Me siento fuera de lugar, tratando de fingir que no pasa nada.

Tratando de olvidar cuando me voy a dormir lo que inmediatamente recordaré en cuanto despierte.

Me gustaría haber apostado por ser escritor y no lo que he acabado siendo.

No me creo mi propio papel.

Pero ¿qué importa? No tengo motivos para quejarme.

He podido ser lo que hubiera querido ser.

Y eso es algo que muchos no pueden decir.

viernes, 6 de noviembre de 2015

América



América era una locura, un dulce olor a azaleas, un océano de edificios, una carretera infinita bordeando salvajemente la costa, una road movie de moteles baratos y redwoods intentando alcanzar el cielo, Los Ángeles, Carmel, San José, San Francisco...

Y Bandini en Bunker Hill saliendo por la ventana del sexto piso a la calle, Y Grand Street. Y Olive Street. Y Camila López despreciando a Bandini en la terraza del Figueroa Hotel, tan años treinta, tan fuera de lugar y tan susurrándole al polvo. Cumplí mi sueño. Podría cerrar este blog y si mi alma fuese de esas que se mueven en círculos se habría cerrado uno de esos que duran diez años.

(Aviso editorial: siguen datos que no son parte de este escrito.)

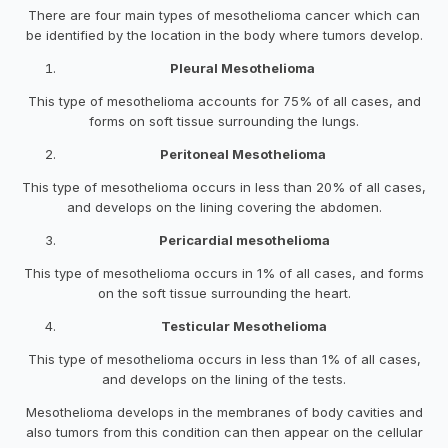
There are four main types of mesothelioma cancer which can
be identified by the location in the body where tumors develop.
Pleural Mesothelioma
This type of mesothelioma accounts for 75% of all cases, and
forms on soft tissue surrounding the lungs.
Peritoneal Mesothelioma
This type of mesothelioma occurs in less than 20% of all cases,
and develops on the lining covering the abdomen.
Pericardial mesothelioma
This type of mesothelioma occurs in 1% of all cases, and forms
on the soft tissue surrounding the heart.
Testicular Mesothelioma
This type of mesothelioma occurs in less than 1% of all cases,
and develops on the lining of the tests.
Mesothelioma develops in the membranes of body cavities and
also tumors from this condition can then appear on the cellular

Y la biblioteca pública de Los Ángeles

Y San Simeón y Carmel entre copas.

Y Clint Eastwood.

Y Silicon Valley y el Biocube.

Y el Golden Gate. Y el Fisherman´s wharf. Y las cuestas de diez metros rompiendo como olas surfeadas por tranvías contra casas de ensueño. Llovía. Alcatraz entre la bruma, me reconocieron por los zapatos, sabían que venía de la vieja Europa.

Sé que volveré a San Francisco.





 México era un batallón irlandés que se pasó del bando equivocado al de los que saben que la muerte es sólo un trámite hacia la leyenda, que sin ser ni irlandés ni mexicano, ya es casi mía. Porque uno siempre se hace del bando de los que odian el destino al que están destinados.

Y conocí a la sirena con reflejos de luna en escamas de voz. Era como la había imaginado, y lo supe: que en otra vida fuimos contadores de historias, que fuimos el sur de un norte, peregrinos, buscadores, que fuimos lo que no nos atrevemos a ser porque nos pesan, dulces, los afectos.

 Y los danzantes y almas viejas y katrinas y Sant Jordi.

Y el metzcal con limón y sal roja como chile.

Y el gran hombre y la gran dama y el palacio de las formas donde me sentí tan a gusto que un ángel se me posó en las rodillas mientras comía.

Y el síndrome de Stendahl en el Museo Nacional de Antropología, donde me quedé sin habla, abrumado por tanto.

Y la despedida sin destino.

Porque hay lugares de los que uno parte sin que su cuerpo quiera irse.

Y un concierto de gaitas irlandesas el día de los muertos. Héroes del cuarenta y siete.

Y pirámides enterradas en el cielo.

Me faltaron palabras, me despidieron las luces de Distrito Federal, ese océano de luciérnagas donde se me quedó algo que aún no tiene nombre y que acabará por brotarme, lleno de vida, en alguna página perdida entre las muchas que me habitarán para siempre.

No sé si uno se puede enamorar de unas coordenadas en un mapa, pero fue lo más parecido a soñar que se sigue soñando.